Bergen Beach has become a refuge for refuse, but the city is passing the buck.
The swanky south side of Avenue Y between E. 69th and Royce streets has become a junk heap full of discarded bottles, toys and appliances, but the Department of Sanitation says it’s the state’s job to clean up the six-block strip because of its proximity to the Belt Parkway.
Bergen Beach Civic Association board member Michael Benjamin said that the Department of Transportation has claimed the territory, but only cleaned it “two or three times a year.”
Residents agree, claiming that they have seen beer bottles, Christmas trees, old analogue TVs and computer monitors, and even a gas barbecue tank, messing up their once-pristine enclave — but few broom-toting workers.
“I saw [Transportation] a couple of times last year, but not this year,” said Louie Passalacqua, a Bergen Beach resident and retired NYPD officer, who has also spied raccoons and other animals pilfering through trash bags.
And wind gusts only make the problem worse.
“Garbage gets blown around and nobody picks it up,” said Gary Hershkowitz, who lives nearby.
Sanitation spokesman Iggy Terranova, who spoke at the Civic Association meeting, disputed Benjamin’s claims that no one is cleaning up the area. He said that housekeeping along the crummy stretch was the responsibility of the Department of Transportation, but the Strongest helped out their sister agency whenever possible.

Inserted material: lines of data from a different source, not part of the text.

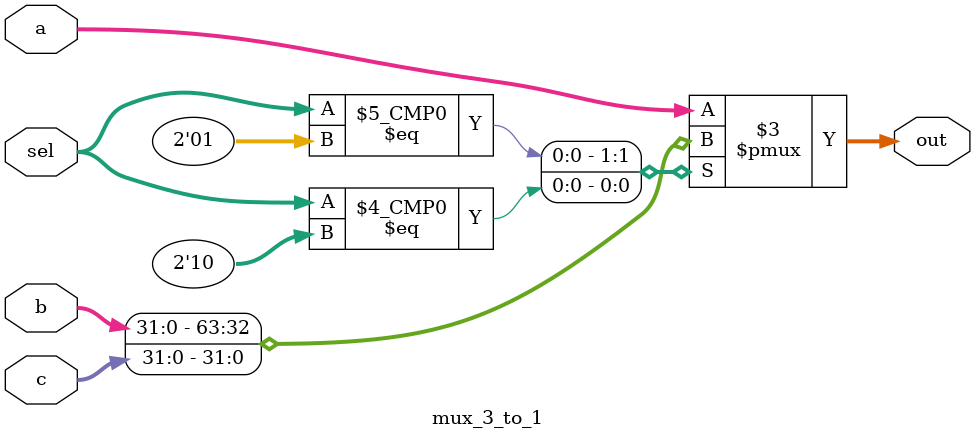
<source format=v>
module mux_3_to_1(
input [31:0] a,b,c,
input [1:0] sel,
output reg [31:0] out
);

always@(*)
begin
  case (sel)
  2'b00: out = a;
  2'b01: out = b;
  2'b10: out = c;
  default: out = a;
  endcase
end

endmodule
</source>
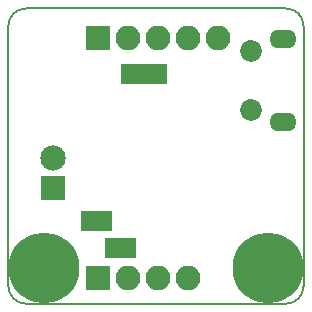
<source format=gbr>
G04 #@! TF.FileFunction,Soldermask,Bot*
%FSLAX46Y46*%
G04 Gerber Fmt 4.6, Leading zero omitted, Abs format (unit mm)*
G04 Created by KiCad (PCBNEW 4.0.5) date Sunday, 09. April 2017 'u43' 16:43:39*
%MOMM*%
%LPD*%
G01*
G04 APERTURE LIST*
%ADD10C,0.100000*%
%ADD11C,0.150000*%
%ADD12C,6.000000*%
%ADD13R,1.370000X1.670000*%
%ADD14C,1.850000*%
%ADD15O,2.300000X1.600000*%
%ADD16R,2.100000X2.100000*%
%ADD17O,2.100000X2.100000*%
%ADD18R,2.150000X2.150000*%
%ADD19C,2.150000*%
G04 APERTURE END LIST*
D10*
D11*
X113500000Y-135000000D02*
G75*
G03X115000000Y-133500000I0J1500000D01*
G01*
X90000000Y-133500000D02*
G75*
G03X91500000Y-135000000I1500000J0D01*
G01*
X115000000Y-111500000D02*
G75*
G03X113500000Y-110000000I-1500000J0D01*
G01*
X91500000Y-110000000D02*
G75*
G03X90000000Y-111500000I0J-1500000D01*
G01*
X113500000Y-135000000D02*
X91500000Y-135000000D01*
X115000000Y-111500000D02*
X115000000Y-133500000D01*
X91500000Y-110000000D02*
X113500000Y-110000000D01*
X90000000Y-133500000D02*
X90000000Y-111500000D01*
D12*
X112000000Y-132000000D03*
D13*
X100160000Y-130320000D03*
X98880000Y-130320000D03*
X98140000Y-128000000D03*
X96860000Y-128000000D03*
D14*
X110550000Y-113580000D03*
X110550000Y-118580000D03*
D15*
X113250000Y-112580000D03*
X113250000Y-119580000D03*
D16*
X97620000Y-112540000D03*
D17*
X100160000Y-112540000D03*
X102700000Y-112540000D03*
X105240000Y-112540000D03*
X107780000Y-112540000D03*
D16*
X97620000Y-132860000D03*
D17*
X100160000Y-132860000D03*
X102700000Y-132860000D03*
X105240000Y-132860000D03*
D12*
X93000000Y-132000000D03*
D13*
X102770000Y-115588000D03*
X101500000Y-115588000D03*
X100230000Y-115588000D03*
D18*
X93810000Y-125200000D03*
D19*
X93810000Y-122700000D03*
M02*

</source>
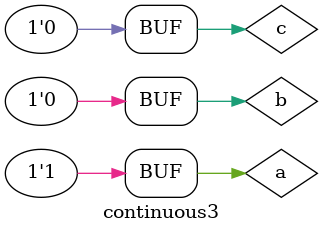
<source format=v>
module continuous3;
wire a,b,c;
assign a=1'b1, b=1'b0, c=1'd2;
endmodule

</source>
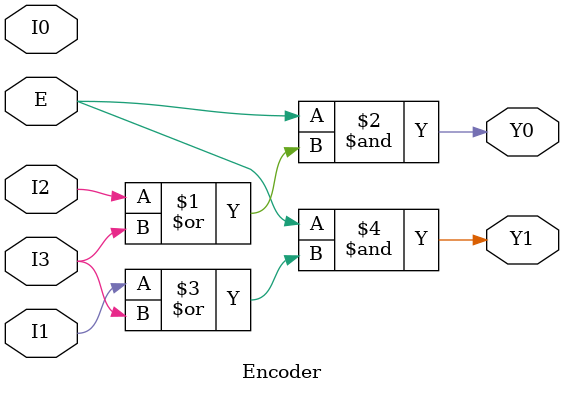
<source format=v>

`timescale 1ns / 1ps

module Encoder(
    input I0,
    input I1,
    input I2,
    input I3,
    input E,
    output Y0,
    output Y1
    );
    assign Y0 = E & (I2 | I3);
    assign Y1 = E & (I1 | I3);
endmodule

</source>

“It’s not our jurisdiction but we do assist,” he said. “There’s no set number but [Transportation] will go down there 100 percent more than two or three times a year.”
Benjamin backed down when asked how his grassroots group was tackling the grimy situation, even though community volunteers have teamed up with the Department of Transportation for clean-ups since the 1990s through its Adopt-a-Highway Program.
“The civic has always taken the position that to go out of our way to publicize a negative condition to the outside world is counter productive and counter intuitive,” Benjamin said.
That is likely little comfort to residents, who are now forced to take matters into their own hands.
“People have picked up some garbage, but they can’t keep up with it,” said Passalacqua. “They can’t take care of this big stuff that people are dumping there.”
Department of Transportation spokesman Monty Dean said his agency would team up with the Strongest for a clean up.